- Opening Delimiter -
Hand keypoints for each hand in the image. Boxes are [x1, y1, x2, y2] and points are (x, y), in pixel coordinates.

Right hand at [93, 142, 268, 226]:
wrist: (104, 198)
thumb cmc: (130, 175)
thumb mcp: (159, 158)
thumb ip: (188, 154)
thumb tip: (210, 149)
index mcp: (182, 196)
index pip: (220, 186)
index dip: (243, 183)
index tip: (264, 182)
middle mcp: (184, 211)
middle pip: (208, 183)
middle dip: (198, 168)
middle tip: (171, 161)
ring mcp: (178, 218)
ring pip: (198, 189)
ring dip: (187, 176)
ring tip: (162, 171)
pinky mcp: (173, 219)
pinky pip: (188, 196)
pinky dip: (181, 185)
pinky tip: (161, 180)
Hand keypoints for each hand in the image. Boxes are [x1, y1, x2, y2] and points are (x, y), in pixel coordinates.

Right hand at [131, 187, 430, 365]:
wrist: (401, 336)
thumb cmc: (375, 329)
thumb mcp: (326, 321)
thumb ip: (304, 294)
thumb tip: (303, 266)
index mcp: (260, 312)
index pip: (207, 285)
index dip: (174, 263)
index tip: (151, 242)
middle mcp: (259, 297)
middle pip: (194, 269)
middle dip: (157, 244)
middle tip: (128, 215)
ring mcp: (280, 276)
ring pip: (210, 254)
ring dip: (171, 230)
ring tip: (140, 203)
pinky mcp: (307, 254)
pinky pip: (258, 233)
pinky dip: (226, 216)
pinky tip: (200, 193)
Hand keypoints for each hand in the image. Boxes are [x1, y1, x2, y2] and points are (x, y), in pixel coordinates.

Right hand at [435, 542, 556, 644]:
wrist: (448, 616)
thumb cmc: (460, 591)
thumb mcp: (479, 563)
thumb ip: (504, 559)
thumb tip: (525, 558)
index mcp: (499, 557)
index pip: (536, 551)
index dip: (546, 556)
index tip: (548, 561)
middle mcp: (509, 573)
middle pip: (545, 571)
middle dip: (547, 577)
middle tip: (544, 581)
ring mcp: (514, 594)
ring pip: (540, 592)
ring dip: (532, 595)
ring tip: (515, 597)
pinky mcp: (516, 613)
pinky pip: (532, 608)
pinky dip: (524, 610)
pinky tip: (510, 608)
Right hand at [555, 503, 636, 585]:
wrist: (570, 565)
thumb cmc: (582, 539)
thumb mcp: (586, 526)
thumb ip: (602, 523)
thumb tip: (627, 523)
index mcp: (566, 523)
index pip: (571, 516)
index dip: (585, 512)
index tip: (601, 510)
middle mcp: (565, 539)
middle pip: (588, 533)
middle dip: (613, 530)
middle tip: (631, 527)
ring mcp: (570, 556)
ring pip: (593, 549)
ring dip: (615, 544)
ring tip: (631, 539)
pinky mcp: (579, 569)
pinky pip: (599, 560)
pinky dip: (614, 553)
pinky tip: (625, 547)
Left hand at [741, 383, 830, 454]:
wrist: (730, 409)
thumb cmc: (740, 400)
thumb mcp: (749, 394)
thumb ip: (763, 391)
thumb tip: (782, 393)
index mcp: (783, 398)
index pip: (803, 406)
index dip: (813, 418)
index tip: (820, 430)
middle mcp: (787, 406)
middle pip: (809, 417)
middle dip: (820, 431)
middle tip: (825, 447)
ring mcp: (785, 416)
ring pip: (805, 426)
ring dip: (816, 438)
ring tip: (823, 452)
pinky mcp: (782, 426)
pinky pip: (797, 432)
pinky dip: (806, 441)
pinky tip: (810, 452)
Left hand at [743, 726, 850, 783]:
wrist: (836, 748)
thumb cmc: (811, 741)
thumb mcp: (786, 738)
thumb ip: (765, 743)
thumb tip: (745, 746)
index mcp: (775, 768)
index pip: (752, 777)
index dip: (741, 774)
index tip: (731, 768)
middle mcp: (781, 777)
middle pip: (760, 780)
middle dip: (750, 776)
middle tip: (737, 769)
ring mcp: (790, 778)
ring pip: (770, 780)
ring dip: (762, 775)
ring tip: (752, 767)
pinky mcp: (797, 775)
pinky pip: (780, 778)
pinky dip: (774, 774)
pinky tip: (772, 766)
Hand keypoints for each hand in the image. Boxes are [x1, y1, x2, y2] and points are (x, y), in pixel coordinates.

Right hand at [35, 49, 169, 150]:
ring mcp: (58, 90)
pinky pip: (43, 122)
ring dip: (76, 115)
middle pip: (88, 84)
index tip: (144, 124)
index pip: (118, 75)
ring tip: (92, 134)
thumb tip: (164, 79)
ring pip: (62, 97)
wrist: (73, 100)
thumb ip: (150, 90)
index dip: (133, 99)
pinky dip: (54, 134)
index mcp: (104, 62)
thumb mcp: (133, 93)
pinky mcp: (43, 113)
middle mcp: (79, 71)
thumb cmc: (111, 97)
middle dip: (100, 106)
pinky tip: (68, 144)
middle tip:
- Closing Delimiter -
WORK REQUIRED = In the data above, find each line that has the word "Right" and copy it out.

RESULT OF THIS TASK =
Right hand at [93, 142, 268, 226]:
Right hand at [131, 187, 430, 365]:
Right hand at [435, 542, 556, 644]:
Right hand at [555, 503, 636, 585]:
Right hand at [35, 49, 169, 150]:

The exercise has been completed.